# EXCERPTED TEXT:
--------------------------------
I’m currently working on a design and needed to verify some failover behavior of the Cisco ASA firewall.
The ASA can run in active/active or active/standby mode where most deployments I see run in active/standby mode. When in a failover pair the firewalls will share an IP address and MAC address, very similar to HSRP or VRRP but it also synchronizes the state of TCP sessions, IPSec SA’s, routes and so on. The secondary firewall gets its config from the primary firewall so everything is configured exactly the same on both firewalls.
To verify if the other firewalls is reachable and to synchronize state, a failover link is used between the firewalls. The firewalls use a keepalive to verify if the other firewall is still there. This works just like any routing protocol running over a link where you expect to see a hello from your neighbor and if you miss 3 hello’s, the other firewall is gone. This timer can be configured and in my tests I used a hello of 333 ms and a holdtime of 999 ms which means that convergence should happen within one second.
The first scenario I was testing was to manually trigger a failover. This is normally done when you need to upgrade the firewalls, you can then perform a hitless (almost) upgrade where you trigger a failover to the secondary firewall and can upgrade the primary firewall, then trigger the failover again and then upgrade the secondary firewall. It can also be done if a firewall seems to be misbehaving or that you suspect that it’s faulty.
When triggering a failover, the primary firewall will send a message to the secondary firewall basically saying: “Hey, I need to go away. It’s your time to go active”. Because this message is sent, we don’t need to rely on timers for the failover to take place. This means that this process is very fast, my tests indicated that the convergence was below 200 ms.
The second scenario I wanted to test was to simulate a power failure or that a device went up in flames. To do this I did a reload on the active firewall. My thought here was that a reload wouldn’t send a message to the other firewall to take over, which it doesn’t. So far so good but I ran into another issue. My tests showed that I was seeing a convergence of 3 seconds. Out of these 3 seconds, 1 second was used for the holdtime. This is expected since the active firewall doesn’t message the secondary firewall to take over, we have to rely on keepalives. What I couldn’t figure out was where the 2 additional seconds were coming from.
In my scenario I’m running IPSec. I had a feeling that the extra 2 seconds had something to do with IPSec. That the IPSec SA was being torn down but these should be replicated between the firewalls. I tried a test without IPSec and it converged in 1 second which meant that the extra 2 seconds were indeed due to IPSec.
--------------------------------
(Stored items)
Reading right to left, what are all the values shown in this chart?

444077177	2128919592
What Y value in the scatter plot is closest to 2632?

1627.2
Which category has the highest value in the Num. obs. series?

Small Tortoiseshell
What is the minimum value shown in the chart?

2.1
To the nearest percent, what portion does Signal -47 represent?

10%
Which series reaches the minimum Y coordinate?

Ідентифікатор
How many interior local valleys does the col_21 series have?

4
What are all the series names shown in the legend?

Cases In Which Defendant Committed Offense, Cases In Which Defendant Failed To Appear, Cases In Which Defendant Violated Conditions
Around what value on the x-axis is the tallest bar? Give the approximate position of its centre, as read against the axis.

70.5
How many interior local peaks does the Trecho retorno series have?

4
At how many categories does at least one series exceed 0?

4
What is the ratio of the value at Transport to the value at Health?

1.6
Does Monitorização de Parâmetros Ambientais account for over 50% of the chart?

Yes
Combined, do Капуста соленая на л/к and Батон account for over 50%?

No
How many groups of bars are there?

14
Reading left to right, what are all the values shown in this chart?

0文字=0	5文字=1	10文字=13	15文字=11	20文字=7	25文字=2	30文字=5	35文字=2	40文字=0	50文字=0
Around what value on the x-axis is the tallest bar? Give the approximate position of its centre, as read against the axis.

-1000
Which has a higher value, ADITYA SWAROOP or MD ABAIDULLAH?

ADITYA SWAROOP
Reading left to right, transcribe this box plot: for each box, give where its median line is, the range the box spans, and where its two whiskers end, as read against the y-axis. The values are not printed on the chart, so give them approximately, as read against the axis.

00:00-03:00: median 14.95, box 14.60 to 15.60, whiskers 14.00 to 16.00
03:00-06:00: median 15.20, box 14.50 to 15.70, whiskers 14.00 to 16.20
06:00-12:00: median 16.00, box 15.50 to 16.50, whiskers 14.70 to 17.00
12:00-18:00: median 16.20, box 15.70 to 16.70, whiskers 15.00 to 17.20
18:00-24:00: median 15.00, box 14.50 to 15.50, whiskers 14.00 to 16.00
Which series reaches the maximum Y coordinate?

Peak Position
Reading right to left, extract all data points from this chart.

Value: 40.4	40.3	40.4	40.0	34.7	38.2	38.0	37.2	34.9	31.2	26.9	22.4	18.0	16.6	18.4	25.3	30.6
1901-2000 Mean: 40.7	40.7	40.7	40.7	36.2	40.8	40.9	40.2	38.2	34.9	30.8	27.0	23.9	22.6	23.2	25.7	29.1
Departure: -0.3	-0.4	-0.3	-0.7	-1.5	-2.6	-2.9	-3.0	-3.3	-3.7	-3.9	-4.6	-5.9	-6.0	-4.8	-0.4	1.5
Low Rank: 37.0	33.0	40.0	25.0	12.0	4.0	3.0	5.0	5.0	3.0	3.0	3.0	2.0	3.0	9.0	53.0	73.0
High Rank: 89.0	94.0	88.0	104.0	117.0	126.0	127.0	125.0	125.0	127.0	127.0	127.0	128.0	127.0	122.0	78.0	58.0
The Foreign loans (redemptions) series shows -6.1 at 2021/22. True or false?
--------------------------------
# WHAT YOU ARE ASKED TO DO:
Continue the write-up on Cisco ASA failover testing, starting right after its last sentence.

# EXERCISE ANSWER:
A colleague suggested to me (thanks Johan) that I should check the lifetime of the IPSec SA and for how long the tunnel had been established. I was able to verify that the tunnel was being torn down, both based on how long the tunnel had been alive and by debugging the other side where I saw a message like the one below.
DELETE_REASONIKEv2-PROTO-5: Delete Reason received with error code:IKEV2_DELETE_SG_REBOOT severity:INFORMATIONAL
This further led me to believe that my active firewall was somehow tearing down the IPSec tunnel. I then looked at the message it prints out when rebooting.
*** *** --- START GRACEFUL SHUTDOWN --- Shutting down isakmp Shutting down webvpn Shutting down License Controller Shutting down File system
Shutting down isakmp… That’s not so good when you have an IPSec tunnel that is active. Then it hit me that doing a reload is not a good way of simulating a power failure. When doing a reload, the firewall will attempt to shutdown everything gracefully. As a part of this, the firewall will shut down all processes such as ISAKMP before reloading. This meant that my IPSec tunnel was being torn down and it took an extra 2 seconds for the secondary firewall to establish the IPSec tunnel again. Mystery solved!
Normally before doing a reload you would trigger the failover process so it’s not really an issue. I still think it would make sense if the firewall would check if it is active before doing the reload though and if it is, tell the secondary firewall to take over.
I then ran another test where I simply shut down the node (ASAv) and then I saw the expected results, the network converged within one second because now my IPSec tunnel stayed up as the primary firewall did not have the chance to gracefully shut it down.
Lesson learned: When you do these kind of tests, make sure that you are testing what you think that you are testing or you may see unexpected results.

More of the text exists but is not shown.